» Instructions to follow
Leaving out the pictures, restate each record below word for word.

» Data in this exercise
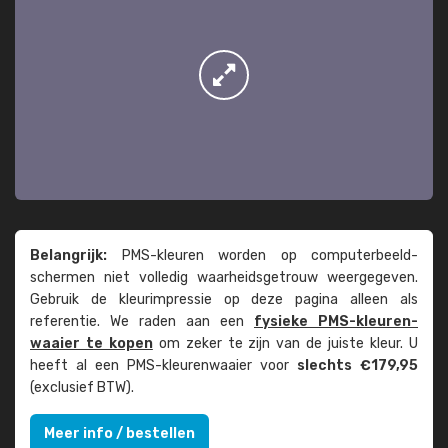
Belangrijk:
PMS-kleuren worden op computer­beeld­
schermen niet volledig waarheids­­getrouw weer­gegeven.
Gebruik de kleur­impressie op deze pagina alleen als
referentie. We raden aan een
fysieke PMS-kleuren­
waaier te kopen
om zeker te zijn van de juiste kleur. U
heeft al een PMS-kleuren­waaier voor
slechts €179,95
(exclusief BTW).
Meer info / bestellen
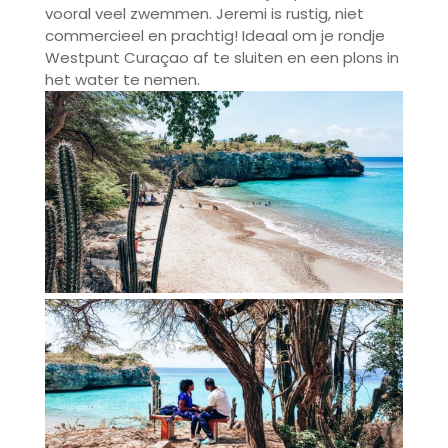
vooral veel zwemmen. Jeremi is rustig, niet
commercieel en prachtig! Ideaal om je rondje
Westpunt Curaçao af te sluiten en een plons in
het water te nemen.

» Solution to this task
Belangrijk:
PMS-kleuren worden op computer­beeld­
schermen niet volledig waarheids­­getrouw weer­gegeven.
Gebruik de kleur­impressie op deze pagina alleen als
referentie. We raden aan een
fysieke PMS-kleuren­
waaier te kopen
om zeker te zijn van de juiste kleur. U
heeft al een PMS-kleuren­waaier voor
slechts €179,95
(exclusief BTW).
Meer info / bestellen
vooral veel zwemmen. Jeremi is rustig, niet
commercieel en prachtig! Ideaal om je rondje
Westpunt Curaçao af te sluiten en een plons in
het water te nemen.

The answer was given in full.